- **The problem**:
Without any pictures, restate the full set of records below exactly.

[Collected data]
:::
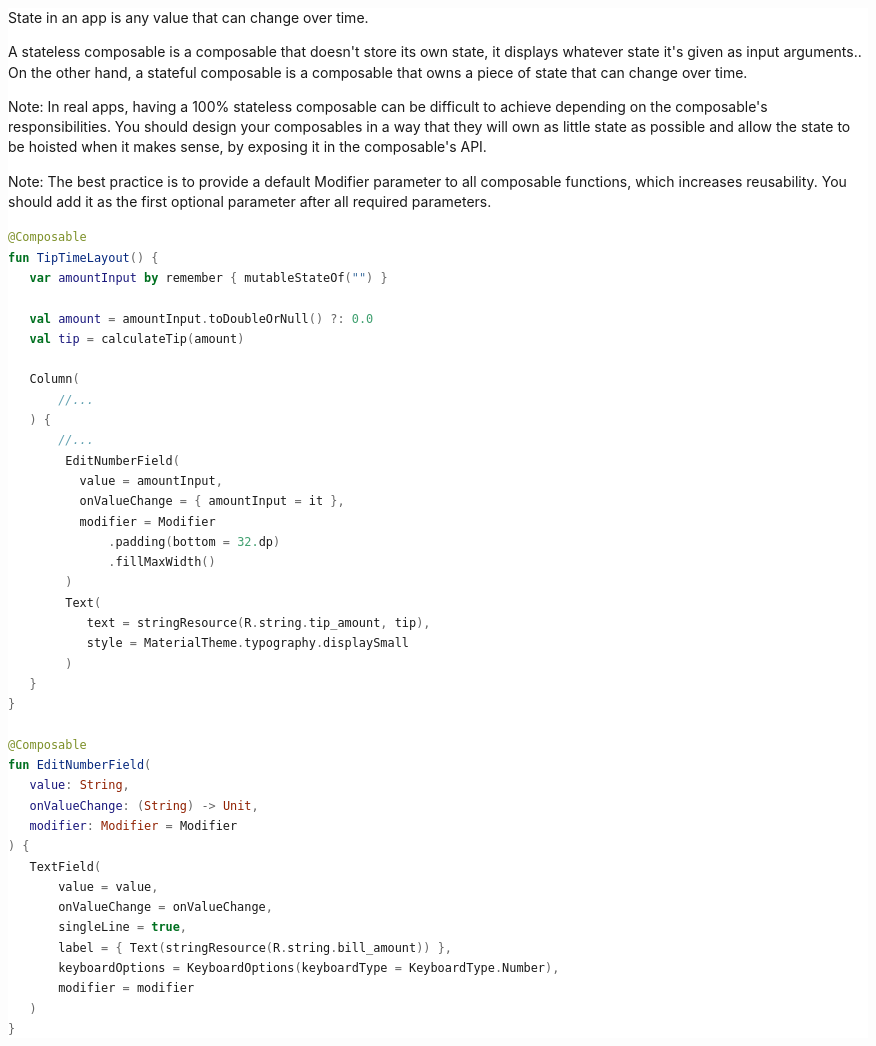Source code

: State in an app is any value that can change over time.

A stateless composable is a composable ​​that doesn't store its own state, it displays whatever state it's given as input arguments.. On the other hand, a stateful composable is a composable that owns a piece of state that can change over time.

Note: In real apps, having a 100% stateless composable can be difficult to achieve depending on the composable's responsibilities. You should design your composables in a way that they will own as little state as possible and allow the state to be hoisted when it makes sense, by exposing it in the composable's API.

Note: The best practice is to provide a default Modifier parameter to all composable functions, which increases reusability. You should add it as the first optional parameter after all required parameters.

```kotlin
@Composable
fun TipTimeLayout() {
   var amountInput by remember { mutableStateOf("") }

   val amount = amountInput.toDoubleOrNull() ?: 0.0
   val tip = calculateTip(amount)
  
   Column(
       //...
   ) {
       //...
        EditNumberField(
          value = amountInput,
          onValueChange = { amountInput = it },
          modifier = Modifier
              .padding(bottom = 32.dp)
              .fillMaxWidth()
        )
        Text(
           text = stringResource(R.string.tip_amount, tip),
           style = MaterialTheme.typography.displaySmall
        )
   }
}

@Composable
fun EditNumberField(
   value: String,
   onValueChange: (String) -> Unit,
   modifier: Modifier = Modifier
) {
   TextField(
       value = value,
       onValueChange = onValueChange,
       singleLine = true,
       label = { Text(stringResource(R.string.bill_amount)) },
       keyboardOptions = KeyboardOptions(keyboardType = KeyboardType.Number),
       modifier = modifier
   )
}
```
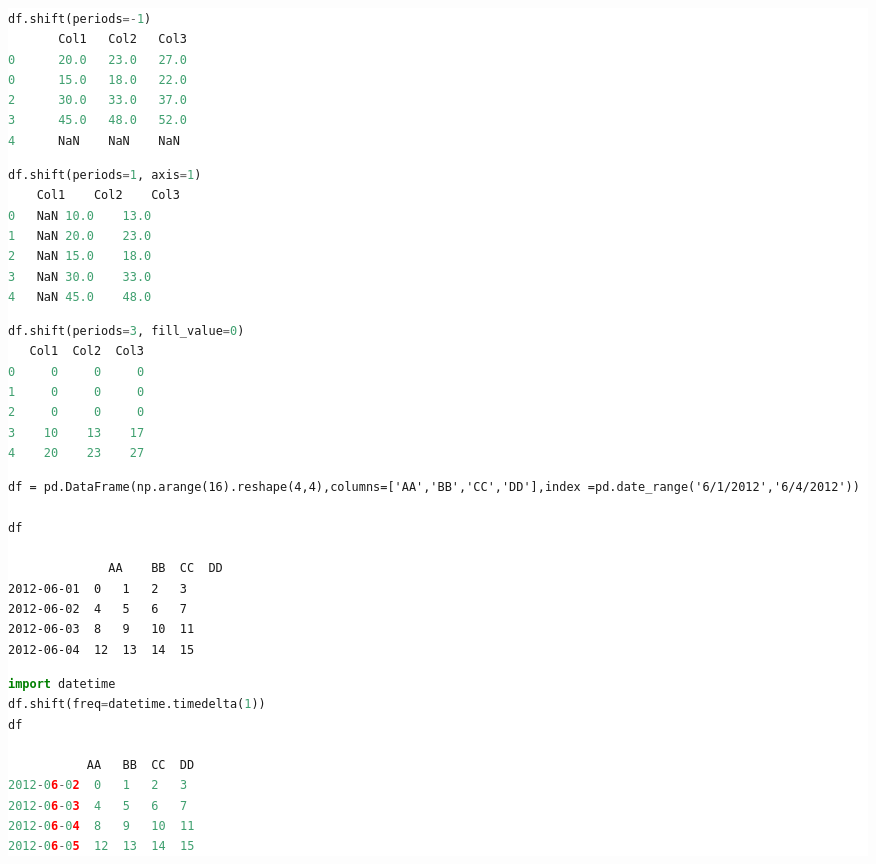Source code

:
 ```python
df.shift(periods=-1)
       Col1   Col2   Col3
0      20.0   23.0   27.0
0      15.0   18.0   22.0
2      30.0   33.0   37.0
3      45.0   48.0   52.0
4      NaN    NaN    NaN
```

```python
df.shift(periods=1, axis=1)
	Col1	Col2	Col3
0	NaN	10.0	13.0
1	NaN	20.0	23.0
2	NaN	15.0	18.0
3	NaN	30.0	33.0
4	NaN	45.0	48.0
```

```python
df.shift(periods=3, fill_value=0)
   Col1  Col2  Col3
0     0     0     0
1     0     0     0
2     0     0     0
3    10    13    17
4    20    23    27
```

```pyhton
df = pd.DataFrame(np.arange(16).reshape(4,4),columns=['AA','BB','CC','DD'],index =pd.date_range('6/1/2012','6/4/2012'))

df

              AA	BB	CC	DD
2012-06-01	0	1	2	3
2012-06-02	4	5	6	7
2012-06-03	8	9	10	11
2012-06-04	12	13	14	15
```

```python
import datetime
df.shift(freq=datetime.timedelta(1))
df

	       AA	BB	CC	DD
2012-06-02	0	1	2	3
2012-06-03	4	5	6	7
2012-06-04	8	9	10	11
2012-06-05	12	13	14	15
```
:::
- **Exercise solution**:
Source code

: State in an app is any value that can change over time.

A stateless composable is a composable ​​that doesn't store its own state, it displays whatever state it's given as input arguments.. On the other hand, a stateful composable is a composable that owns a piece of state that can change over time.

Note: In real apps, having a 100% stateless composable can be difficult to achieve depending on the composable's responsibilities. You should design your composables in a way that they will own as little state as possible and allow the state to be hoisted when it makes sense, by exposing it in the composable's API.

Note: The best practice is to provide a default Modifier parameter to all composable functions, which increases reusability. You should add it as the first optional parameter after all required parameters.

```kotlin
@Composable
fun TipTimeLayout() {
   var amountInput by remember { mutableStateOf("") }

   val amount = amountInput.toDoubleOrNull() ?: 0.0
   val tip = calculateTip(amount)
  
   Column(
       //...
   ) {
       //...
        EditNumberField(
          value = amountInput,
          onValueChange = { amountInput = it },
          modifier = Modifier
              .padding(bottom = 32.dp)
              .fillMaxWidth()
        )
        Text(
           text = stringResource(R.string.tip_amount, tip),
           style = MaterialTheme.typography.displaySmall
        )
   }
}

@Composable
fun EditNumberField(
   value: String,
   onValueChange: (String) -> Unit,
   modifier: Modifier = Modifier
) {
   TextField(
       value = value,
       onValueChange = onValueChange,
       singleLine = true,
       label = { Text(stringResource(R.string.bill_amount)) },
       keyboardOptions = KeyboardOptions(keyboardType = KeyboardType.Number),
       modifier = modifier
   )
}
```
Source code

:
 ```python
df.shift(periods=-1)
       Col1   Col2   Col3
0      20.0   23.0   27.0
0      15.0   18.0   22.0
2      30.0   33.0   37.0
3      45.0   48.0   52.0
4      NaN    NaN    NaN
```

```python
df.shift(periods=1, axis=1)
	Col1	Col2	Col3
0	NaN	10.0	13.0
1	NaN	20.0	23.0
2	NaN	15.0	18.0
3	NaN	30.0	33.0
4	NaN	45.0	48.0
```

```python
df.shift(periods=3, fill_value=0)
   Col1  Col2  Col3
0     0     0     0
1     0     0     0
2     0     0     0
3    10    13    17
4    20    23    27
```

```pyhton
df = pd.DataFrame(np.arange(16).reshape(4,4),columns=['AA','BB','CC','DD'],index =pd.date_range('6/1/2012','6/4/2012'))

df

              AA	BB	CC	DD
2012-06-01	0	1	2	3
2012-06-02	4	5	6	7
2012-06-03	8	9	10	11
2012-06-04	12	13	14	15
```

```python
import datetime
df.shift(freq=datetime.timedelta(1))
df

	       AA	BB	CC	DD
2012-06-02	0	1	2	3
2012-06-03	4	5	6	7
2012-06-04	8	9	10	11
2012-06-05	12	13	14	15
```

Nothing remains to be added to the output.